» **The task**
Output all the entries word for word. Omit the pictures.

##### Input data #####

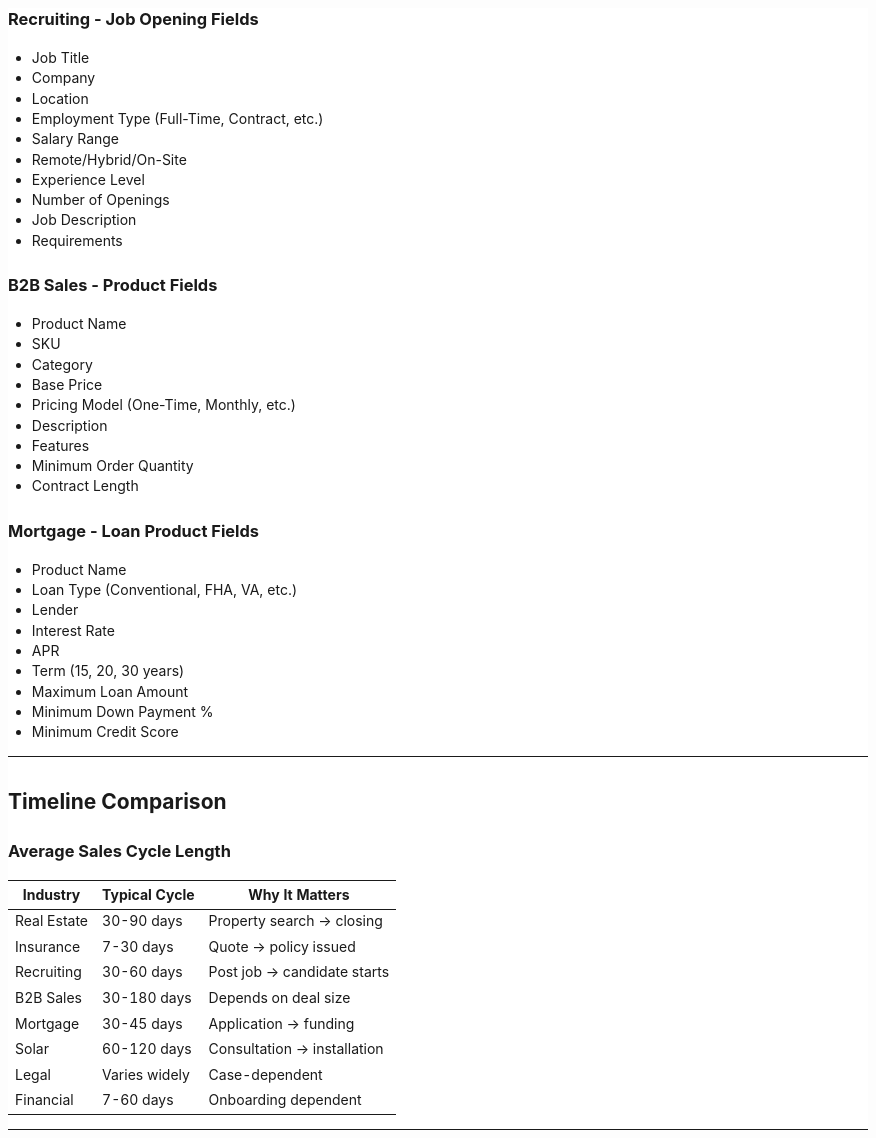 ### Recruiting - Job Opening Fields
- Job Title
- Company
- Location
- Employment Type (Full-Time, Contract, etc.)
- Salary Range
- Remote/Hybrid/On-Site
- Experience Level
- Number of Openings
- Job Description
- Requirements

### B2B Sales - Product Fields
- Product Name
- SKU
- Category
- Base Price
- Pricing Model (One-Time, Monthly, etc.)
- Description
- Features
- Minimum Order Quantity
- Contract Length

### Mortgage - Loan Product Fields
- Product Name
- Loan Type (Conventional, FHA, VA, etc.)
- Lender
- Interest Rate
- APR
- Term (15, 20, 30 years)
- Maximum Loan Amount
- Minimum Down Payment %
- Minimum Credit Score

---

## Timeline Comparison

### Average Sales Cycle Length

| Industry | Typical Cycle | Why It Matters |
|----------|---------------|----------------|
| Real Estate | 30-90 days | Property search → closing |
| Insurance | 7-30 days | Quote → policy issued |
| Recruiting | 30-60 days | Post job → candidate starts |
| B2B Sales | 30-180 days | Depends on deal size |
| Mortgage | 30-45 days | Application → funding |
| Solar | 60-120 days | Consultation → installation |
| Legal | Varies widely | Case-dependent |
| Financial | 7-60 days | Onboarding dependent |

---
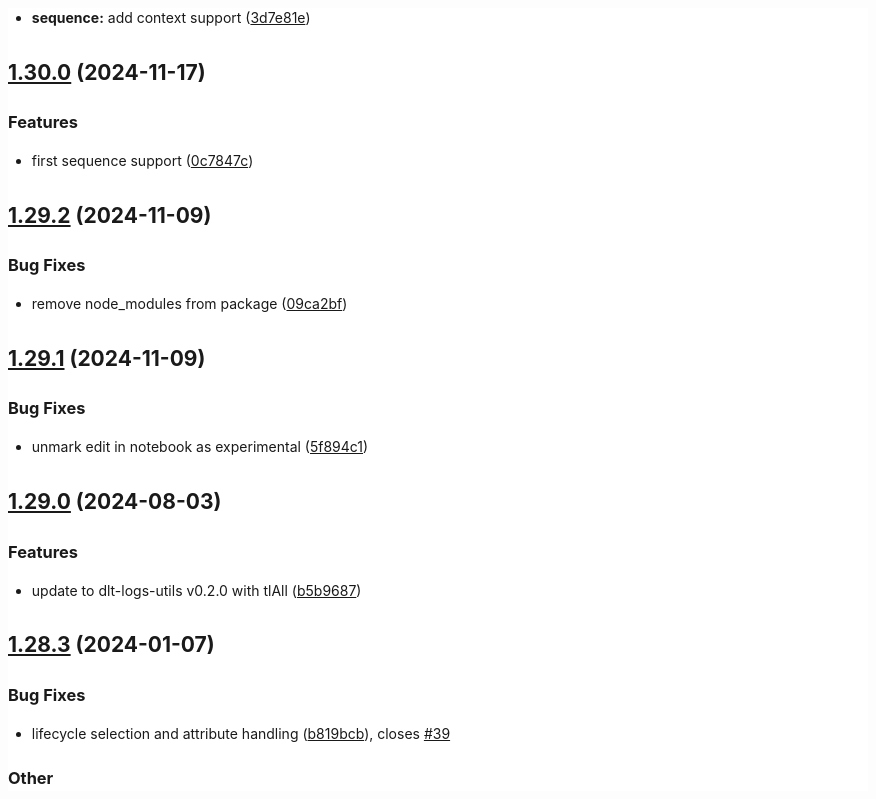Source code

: * **sequence:** add context support ([3d7e81e](https://github.com/mbehr1/fishbone/commit/3d7e81ead4ccd701fece3fb45f8e19f62f4929c2))

## [1.30.0](https://github.com/mbehr1/fishbone/compare/v1.29.2...v1.30.0) (2024-11-17)


### Features

* first sequence support ([0c7847c](https://github.com/mbehr1/fishbone/commit/0c7847c6c7f1478981247dd9e0d6c5c1a1e6de49))

## [1.29.2](https://github.com/mbehr1/fishbone/compare/v1.29.1...v1.29.2) (2024-11-09)


### Bug Fixes

* remove node_modules from package ([09ca2bf](https://github.com/mbehr1/fishbone/commit/09ca2bf6c3b08569c06c7b9726cce3672f7de97a))

## [1.29.1](https://github.com/mbehr1/fishbone/compare/v1.29.0...v1.29.1) (2024-11-09)


### Bug Fixes

* unmark edit in notebook as experimental ([5f894c1](https://github.com/mbehr1/fishbone/commit/5f894c10e12daf51ffa3e53a763ee56e70e646fd))

## [1.29.0](https://github.com/mbehr1/fishbone/compare/v1.28.3...v1.29.0) (2024-08-03)


### Features

* update to dlt-logs-utils v0.2.0 with tlAll ([b5b9687](https://github.com/mbehr1/fishbone/commit/b5b9687a622b050a82b6bd51d9c4efe81003453a))

## [1.28.3](https://github.com/mbehr1/fishbone/compare/v1.28.2...v1.28.3) (2024-01-07)


### Bug Fixes

* lifecycle selection and attribute handling ([b819bcb](https://github.com/mbehr1/fishbone/commit/b819bcb4bcea0d9cac02ff8842ec8aad6e700470)), closes [#39](https://github.com/mbehr1/fishbone/issues/39)


### Other
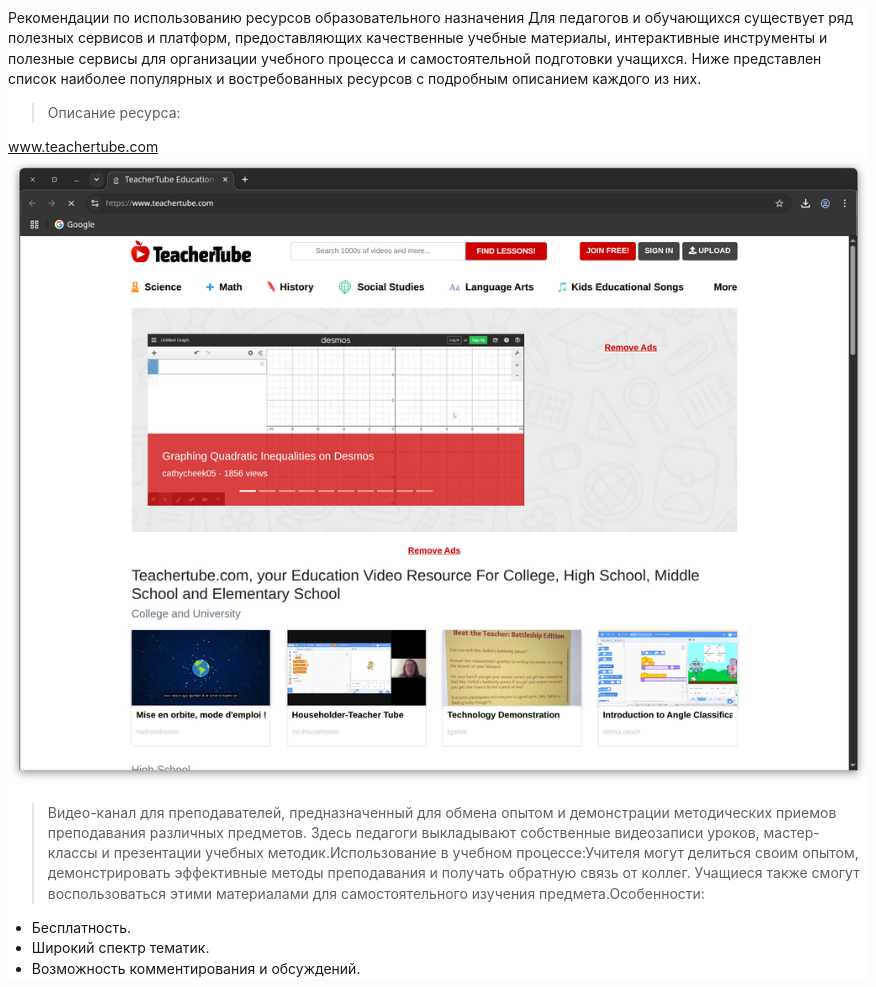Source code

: Рекомендации по использованию ресурсов образовательного назначения
Для педагогов и обучающихся существует ряд полезных сервисов и платформ, предоставляющих качественные учебные материалы, интерактивные инструменты и полезные сервисы для организации учебного процесса и самостоятельной подготовки учащихся. Ниже представлен список наиболее популярных и востребованных ресурсов с подробным описанием каждого из них.

> Описание ресурса:

www.teachertube.com
![Screenshot_20250529_081332.png](imgs/2025_05/Screenshot_20250529_081332.png)
>Видео-канал для преподавателей, предназначенный для обмена опытом и демонстрации методических приемов преподавания различных предметов. Здесь педагоги выкладывают собственные видеозаписи уроков, мастер-классы и презентации учебных методик.Использование в учебном процессе:Учителя могут делиться своим опытом, демонстрировать эффективные методы преподавания и получать обратную связь от коллег. Учащиеся также смогут воспользоваться этими материалами для самостоятельного изучения предмета.Особенности:

- Бесплатность.
- Широкий спектр тематик.
- Возможность комментирования и обсуждений.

#####

» **Problem solution**
 ### Recruiting - Job Opening Fields
- Job Title
- Company
- Location
- Employment Type (Full-Time, Contract, etc.)
- Salary Range
- Remote/Hybrid/On-Site
- Experience Level
- Number of Openings
- Job Description
- Requirements

### B2B Sales - Product Fields
- Product Name
- SKU
- Category
- Base Price
- Pricing Model (One-Time, Monthly, etc.)
- Description
- Features
- Minimum Order Quantity
- Contract Length

### Mortgage - Loan Product Fields
- Product Name
- Loan Type (Conventional, FHA, VA, etc.)
- Lender
- Interest Rate
- APR
- Term (15, 20, 30 years)
- Maximum Loan Amount
- Minimum Down Payment %
- Minimum Credit Score

---

## Timeline Comparison

### Average Sales Cycle Length

| Industry | Typical Cycle | Why It Matters |
|----------|---------------|----------------|
| Real Estate | 30-90 days | Property search → closing |
| Insurance | 7-30 days | Quote → policy issued |
| Recruiting | 30-60 days | Post job → candidate starts |
| B2B Sales | 30-180 days | Depends on deal size |
| Mortgage | 30-45 days | Application → funding |
| Solar | 60-120 days | Consultation → installation |
| Legal | Varies widely | Case-dependent |
| Financial | 7-60 days | Onboarding dependent |

---
Source code

: * **sequence:** add context support ([3d7e81e](https://github.com/mbehr1/fishbone/commit/3d7e81ead4ccd701fece3fb45f8e19f62f4929c2))

## [1.30.0](https://github.com/mbehr1/fishbone/compare/v1.29.2...v1.30.0) (2024-11-17)


### Features

* first sequence support ([0c7847c](https://github.com/mbehr1/fishbone/commit/0c7847c6c7f1478981247dd9e0d6c5c1a1e6de49))

## [1.29.2](https://github.com/mbehr1/fishbone/compare/v1.29.1...v1.29.2) (2024-11-09)


### Bug Fixes

* remove node_modules from package ([09ca2bf](https://github.com/mbehr1/fishbone/commit/09ca2bf6c3b08569c06c7b9726cce3672f7de97a))

## [1.29.1](https://github.com/mbehr1/fishbone/compare/v1.29.0...v1.29.1) (2024-11-09)


### Bug Fixes

* unmark edit in notebook as experimental ([5f894c1](https://github.com/mbehr1/fishbone/commit/5f894c10e12daf51ffa3e53a763ee56e70e646fd))

## [1.29.0](https://github.com/mbehr1/fishbone/compare/v1.28.3...v1.29.0) (2024-08-03)


### Features

* update to dlt-logs-utils v0.2.0 with tlAll ([b5b9687](https://github.com/mbehr1/fishbone/commit/b5b9687a622b050a82b6bd51d9c4efe81003453a))

## [1.28.3](https://github.com/mbehr1/fishbone/compare/v1.28.2...v1.28.3) (2024-01-07)


### Bug Fixes

* lifecycle selection and attribute handling ([b819bcb](https://github.com/mbehr1/fishbone/commit/b819bcb4bcea0d9cac02ff8842ec8aad6e700470)), closes [#39](https://github.com/mbehr1/fishbone/issues/39)


### Other
Source code

: Рекомендации по использованию ресурсов образовательного назначения
Для педагогов и обучающихся существует ряд полезных сервисов и платформ, предоставляющих качественные учебные материалы, интерактивные инструменты и полезные сервисы для организации учебного процесса и самостоятельной подготовки учащихся. Ниже представлен список наиболее популярных и востребованных ресурсов с подробным описанием каждого из них.

> Описание ресурса:

www.teachertube.com
![Screenshot_20250529_081332.png](imgs/2025_05/Screenshot_20250529_081332.png)
>Видео-канал для преподавателей, предназначенный для обмена опытом и демонстрации методических приемов преподавания различных предметов. Здесь педагоги выкладывают собственные видеозаписи уроков, мастер-классы и презентации учебных методик.Использование в учебном процессе:Учителя могут делиться своим опытом, демонстрировать эффективные методы преподавания и получать обратную связь от коллег. Учащиеся также смогут воспользоваться этими материалами для самостоятельного изучения предмета.Особенности:

- Бесплатность.
- Широкий спектр тематик.
- Возможность комментирования и обсуждений.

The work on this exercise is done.